+++ VORLIEGENDER TEXT +++

Ich bin spät dran, aber das macht nichts - ist ja auch kein Wunder bei dem überreichlichen Angebot an Schnee dieser Tage. Mir tut es höchstens ein bisschen um Kaylee leid, die eventuell auf diesen Thread gewartet hat; und natürlich auch für mich, der ich diesen Text um Mitternacht in die Tasten haue, unbarmherzig wach gehalten, angetrieben und inspiriert durch eine Halbliterflasche koffeinhaltiger Limonade. Die Hoffnung stirbt zuletzt: "Vielleicht kann ich da noch was kitten, hoffentlich bevor Alex oder Arbrandir mit ihrer großen Billy Wilder-Retrospektive loslegen. Arbrandir könnte, nein, er muss gewissermaßen schon bald etwas über die legendäre Bordsteinschwalbe Irma la Douce zu Forum bringen, welche vor zwei Tagen im öffentlich-rechtlichen Fernsehen gezeigt wurde."
Jetzt aber dreht sich alles um...
Billy Wilders Koffer in Berlin
"Eins, zwei, drei" und zwar zackig! Das könnte die kürzeste anzunehmende Zusammenfassung dieser Komödie aus dem Jahr 1961 sein. Sie wurde von Billy Wilder nämlich derart temporeich inszeniert, dass sie selbst für heutige Sehgewohnheiten kein bisschen angestaubt wirkt. Da sitzt wirklich jede Pointe, es geht Schlag auf Schlag, in einem rasanten Tempo von der ersten bis zur letzten Minute, und das gemischte Schauspielerensemble aus amerikanischen und deutschen Darstellern hatte offenkundigen Spaß daran, unter dem Komödienspezialisten österreichisch-ungarischer Herkunft zu drehen. Auch ist Liselotte Pulver in einer Nebenrolle als blonde, etwas naive Sekretärin wie immer höchst anschmachtungswürdig – sie darf allerdings wenig sagen, erfüllt somit eher ornamentale Funktionen. Heutzutage wären zu meinem großen Bedauern immer weniger deutsche Schauspielerinnen bereit, eine solche Rolle anzunehmen. Vielleicht Veronica Ferres...

+++ VORLIEGENDE ANGABEN +++

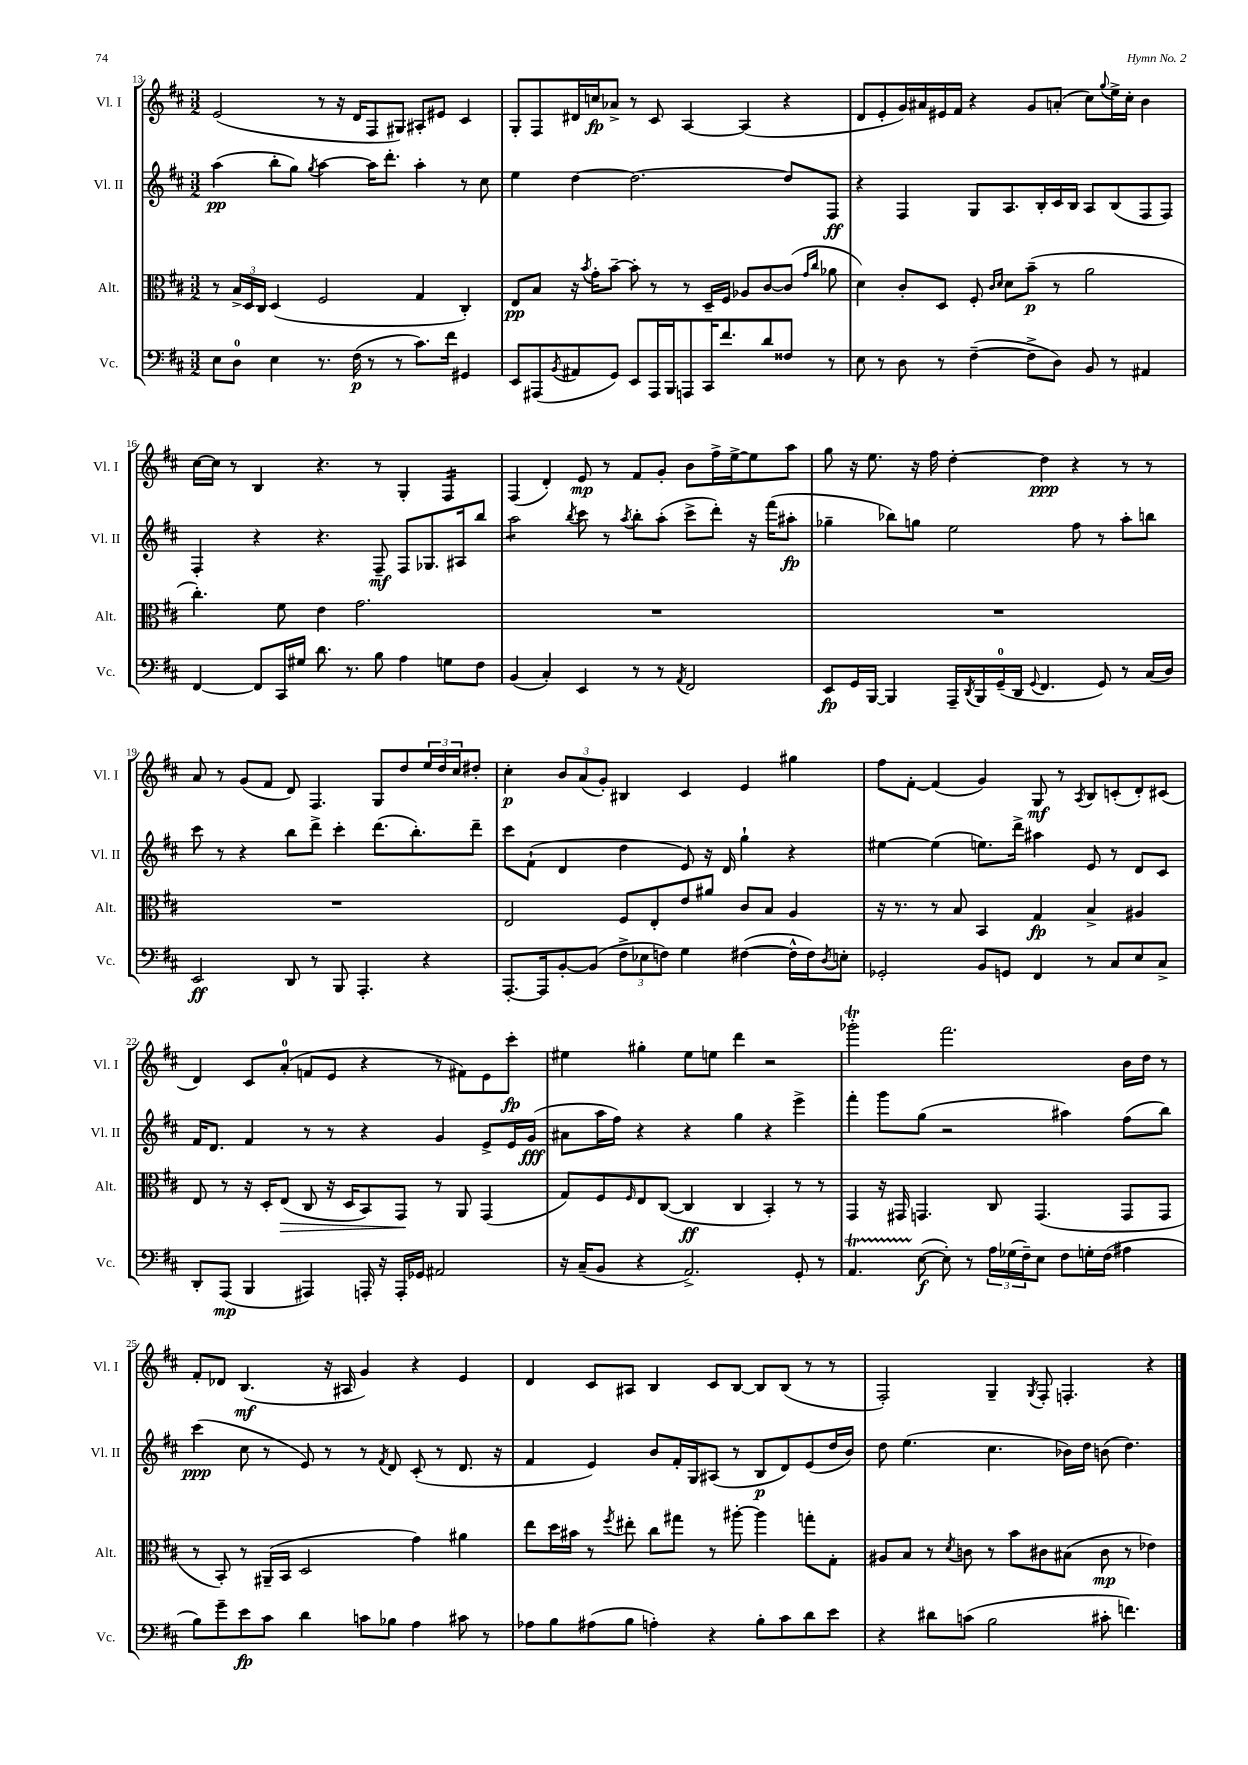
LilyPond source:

<<
\new StaffGroup <<
\new Staff = "s0" \with { instrumentName = "Vl. I" shortInstrumentName = "Vl. I" } {
    \clef treble \key d \major \numericTimeSignature \time 3/2
    e'2( r8 r16 d'16 fis8 gis8) ais8-. eis'8 cis'4 |
    g8-. fis8 dis'16 c''16\fp aes'8-> r8 cis'8 a4~ a4( r4 |
    d'8 e'8-. g'16) ais'16 eis'16 fis'16 r4 g'8 a'8-.( cis''8) \appoggiatura { g''8 } e''16-> cis''16-. b'4 |
    cis''16~ cis''16 r8 b4 r4. r8 g4-. fis4:16 |
    fis4( d'4-.) e'8\mp r8 fis'8 g'8-. b'8 fis''16-> e''16~-> e''8 a''8 |
    g''8 r16 e''8. r16 fis''16 d''4~-. d''4\ppp r4 r8 r8 |
    a'8 r8 g'8( fis'8 d'8) fis4. g8 d''8 \tuplet 3/2 { e''16 d''16 cis''16 } dis''8-. |
    cis''4-.\p \tuplet 3/2 { b'8 a'8( g'8-.) } bis4 cis'4 e'4 gis''4 |
    fis''8 fis'8~-. fis'4( g'4) g8\mf r8 \acciaccatura { a8 } b8 c'8-.( d'8-.) cis'8( |
    d'4) cis'8 a'8-0-.( f'8 e'8 r4 r8 fis'8) e'8 cis'''8-.\fp |
    eis''4 gis''4-. eis''8 e''8 d'''4 r2 |
    ges'''2-.\trill fis'''2. b'16 d''16 r8 |
    fis'8-. des'8 b4.\mf( r16 ais16 g'4) r4 e'4 |
    d'4 cis'8 ais8 b4 cis'8 b8~ b8 b8( r8 r8 |
    fis2-.) g4-- \acciaccatura { g8 } fis8-. f4.-. r4 \bar "|." |
}
\new Staff = "s1" \with { instrumentName = "Vl. II" shortInstrumentName = "Vl. II" } {
    \clef treble \key d \major \numericTimeSignature \time 3/2
    a''4\pp( b''8-. g''8) \acciaccatura { g''8 } a''4~ a''16 d'''8.-. a''4-. r8 cis''8 |
    e''4 d''4~ d''2.~ d''8 fis8\ff |
    r4 fis4 g8 a8. b16-. cis'16 b16 a8 b8( fis8 fis8) |
    fis4-. r4 r4. fis8--\mf fis8 ges8. ais16 b''8 |
    a''2:8 \acciaccatura { b''8 } cis'''8 r8 \acciaccatura { a''8 } b''8-. a''8-.( cis'''8-> d'''8-.) r16 fis'''16( ais''8-.\fp |
    ges''4-- bes''8) g''8 e''2 fis''8 r8 a''8-. b''8 |
    cis'''8 r8 r4 b''8 d'''8-> cis'''4-. d'''8.( b''8.-.) d'''8-- |
    cis'''8 fis'8-!( d'4 d''4 e'8) r16 d'16 g''4-! r4 |
    eis''4~ eis''4( e''8.) d'''16-> ais''4 e'8 r8 d'8 cis'8 |
    fis'16 d'8. fis'4 r8 r8 r4 g'4 e'8-> e'16 g'16\fff( |
    ais'8 a''16 fis''16) r4 r4 g''4 r4 e'''4-> |
    fis'''4-. g'''8 g''8( r2 ais''4) fis''8( b''8) |
    cis'''4\ppp( cis''8 r8 e'8) r8 r8 \acciaccatura { fis'8 } d'8 cis'8-.( r8 d'8. r16 |
    fis'4 e'4) b'8 fis'16-. g16 ais8( r8 b8\p d'8) e'8( d''16 b'16) |
    d''8 e''4.( cis''4. bes'16) d''16 b'8( d''4.) \bar "|." |
}
\new Staff = "s2" \with { instrumentName = "Alt." shortInstrumentName = "Alt." } {
    \clef alto \key d \major \numericTimeSignature \time 3/2
    r8 \tuplet 3/2 { b16-> d16 cis16 } d4( fis2 g4 cis4-.) |
    e8\pp b8 r16 \acciaccatura { b'8 } g'16-. b'8~-- b'8-. r8 r8 d16-- fis16 aes8 cis'8~ cis'8( \grace { g'16 cis''16 } aes'8 |
    d'4) cis'8-. d8 fis8-. \grace { cis'16 d'16 } d'8 b'8--\p( r8 a'2 |
    cis''4.-.) fis'8 e'4 g'2. |
    R1. |
    R1. |
    R1. |
    e2 fis8 e8-. e'8 ais'8 cis'8 b8 a4 |
    r16 r8. r8 b8 b,4 g4\fp b4-> ais4 |
    e8 r8 r16 d16-. e8\>( cis8 r16 d16 b,8) g,8\! r8 a,8 g,4( |
    g8) fis8 \grace { fis16 } e8 cis8~( cis4\ff cis4 b,4-.) r8 r8 |
    g,4 r16 gis,16 g,4. cis8 g,4.( g,8 g,8 |
    r8 b,8-.) r8 ais,16--( b,16 d2 g'4) ais'4 |
    e''8 d''16 bis'16 r8 \acciaccatura { fis''8 } eis''8-. cis''8 gis''8 r8 ais''8~-. ais''4 g''8-. g8-. |
    ais8 b8 r8 \acciaccatura { d'8 } c'8 r8 b'8 cis'8 bis8( cis'8\mp r8 ees'4) \bar "|." |
}
\new Staff = "s3" \with { instrumentName = "Vc." shortInstrumentName = "Vc." } {
    \clef bass \key d \major \numericTimeSignature \time 3/2
    e8 d8-0 e4 r8. fis16\p( r8 r8 cis'8.) fis'16 gis,4 |
    e,8 ais,,8( \acciaccatura { b,8 } ais,8 g,8) e,8 ais,,16 b,,16 a,,8 cis,16 fis'8. d'8 fisis8 r8 |
    e8 r8 d8 r8 fis4~--( fis8-> d8) b,8 r8 ais,4 |
    fis,4~ fis,8 cis,16 gis16 d'8. r8. b8 a4 g8 fis8 |
    b,4( cis4-.) e,4 r8 r8 \acciaccatura { a,8 } fis,2 |
    e,8\fp g,16 b,,16~ b,,4 a,,16-- \acciaccatura { d,8 } b,,16 g,16-0--( d,16 \appoggiatura { g,8 } fis,4. g,8) r8 cis16( d16) |
    e,2\ff d,8 r8 b,,8 a,,4.-. r4 |
    a,,8.~-. a,,16 b,8~-. b,8( \tuplet 3/2 { fis8-> ees8 f8) } g4 fis4~( fis16-^ fis16) \acciaccatura { d8 } e8-. |
    ges,2-. b,8 g,8 fis,4 r8 cis8 e8 cis8-> |
    d,8-. a,,8\mp( b,,4 ais,,4) a,,16-. r16 a,,16-. ges,16 ais,2 |
    r16 cis16--( b,8 r4 a,2.->) g,8-. r8 |
    a,4.\startTrillSpan e8~\stopTrillSpan\f( e8-.) r8 \tuplet 3/2 { a16 ges16( fis16--) } e8 fis8 g16-. fis16( ais4 |
    b8) g'8-- e'8\fp cis'8 d'4 c'8 bes8 a4 cis'8 r8 |
    aes8 b8 ais8( b8 a4-.) r4 b8-. cis'8 d'8 e'8 |
    r4 dis'8 c'8( b2 cis'8-. f'4.) \bar "|." |
}
>>
>>
\layout { \context { \Score currentBarNumber = #13 } }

+++

**AUFGABEN**
1 > Beantworte anhand des Textes über Billy Wilders Komödie:
(a) Was hält den Schreibenden beim Verfassen um Mitternacht wach?
(b) Aus welchem Jahr stammt die Komödie?
(c) Welche Rolle spielt Liselotte Pulver darin?
2 > Schreib den Text über Billy Wilders Komödie im Anschluss an seinen letzten Satz weiter.

**LÖSUNGEN**
1 >
(a) Eine Halbliterflasche koffeinhaltiger Limonade.
(b) Aus dem Jahr 1961.
(c) In einer Nebenrolle eine blonde, etwas naive Sekretärin.

2 >
Doch zurück zur Handlung und warum der Film zu Billy Wilders größtem Misserfolg wurde:
Der ehrgeizige C.R. MacNamara (James Cagney), Leiter der deutschen Filiale des Coca Cola-Konzerns in Westberlin, schlägt sich mit seinem inkompetenten Mitarbeiterstab herum, der aus der hübschen Sekretärin Ingeborg, dem schleimigen Assistenten Schlemmer und dem unablässig salutierenden Chauffeur Fritz besteht. MacNamara plant Großes, seinen Aufstieg auf der Karriereleiter, den er mit der Ausdehnung des uramerikanischen Saftladens und baldigen Limonadenimperiums nach Osten vorantreiben will. Er steht dazu bereits in Verhandlungen mit den Gesandten Peripetchikoff, Mischkin und Borodenko von der russischen Handelskommission.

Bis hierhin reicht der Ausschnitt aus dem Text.